福永氏は、「当社は宇宙開発において軽量性、展開性、収納性に優れたゴッサマー構造に特化しています。これは、今後の宇宙開発に不可欠な技術です」と語ります。特に人口増加に伴い、宇宙での居住モジュールや宇宙ステーションの構造物が必要とされることが強調されました。日々この新技術に取り組んでおり、同社の強みである数値解析シミュレーションツール「NEDA」はその中心にあります。

「NEDAは、国際宇宙ステーションで技術革新を実現するための基盤です。これにより、近年増えている宇宙ベンチャー企業からのニーズが広がっています」と福永氏は自信を持って述べました。

宇宙ごみ削減のためのデオービット装置


宇宙開発において、もう一つの重要な課題が“宇宙ごみ”の問題です。福永氏は「私たちは、運用終了後の小型衛星を大気圏に突入させて燃やす装置『デオービット装置』を開発しています」と語ります。この装置は、運搬が容易なサイズでありながら、宇宙においる微小な大気抵抗を受け止める能力を持っています。今後、実証実験を完了し、技術を社会に提供することを目指しています。

宇宙太陽光発電システムへの貢献


さらに注目すべきは、宇宙太陽光発電システム(SSPS)の実現に向けた取り組みです。このシステムは宇宙で生成した電力を地上に送る仕組みであり、福永氏の言葉を借りると、「2050年にカーボンニュートラルを達成するために、私たちの技術は不可欠です」と明言しています。

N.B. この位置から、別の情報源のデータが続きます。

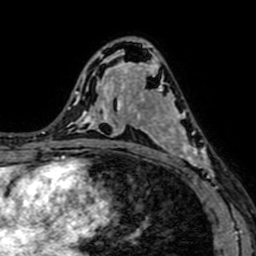
Breast MRI (dynamic contrast-enhanced), one axial slice; position 41 of 64 along the scan axis; cropped to one breast; dynamic contrast-enhanced series, time point 2 of 7 at this slice position (early post-contrast); 1.5 T; TE 2.6 ms, TR 5.2 ms; 2.5 mm slice thickness; 256 × 256 image matrix, field of view 160 × 160 mm. Female patient.
Structures marked on this image (semi-automatic segmentation, software-assisted and operator-edited):
- enhancing-tissue mask used for the functional tumour volume (all voxels passing the contrast-enhancement thresholds inside the analysis volume; usually the tumour): bounding box <141,80,215,180> (left, top, right, bottom; pixels)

同社は、膜面アンテナの開発に取り組んでおり、将来的には大規模な発電施設の構築を目指しています。収納性能や展開性能に優れるアンテナがなければ、宇宙でのエネルギー生成は困難です。福永氏は「宇宙でエネルギーを効率的に生産し、環境負荷を低減する技術を提供したい」との意欲を示しました。

大田区の立地メリットと今後の展望


最後に、福永氏は大田区内の「六郷BASE」という創業支援施設のメリットについて触れました。「私にとって大田区は特別な場所です。商業的な利用がしやすく、製造業とのつながりがあることが魅力です」と語り、今後の経済活動の進展に期待を寄せました。また、交通アクセスの良さも重要で、「京急バスが近く、羽田空港にアクセスも良好です。これは商業活動の促進にも寄与しています」と話しました。

このように、株式会社cosmobloomは今後の宇宙開発において大きな躍進が期待されています。コスト効率に優れたソリューションを提供しつつ、持続可能な社会を実現するために全力で取り組んでいく意向を示した福永CEOの情熱は多くの人々を惹きつけることでしょう。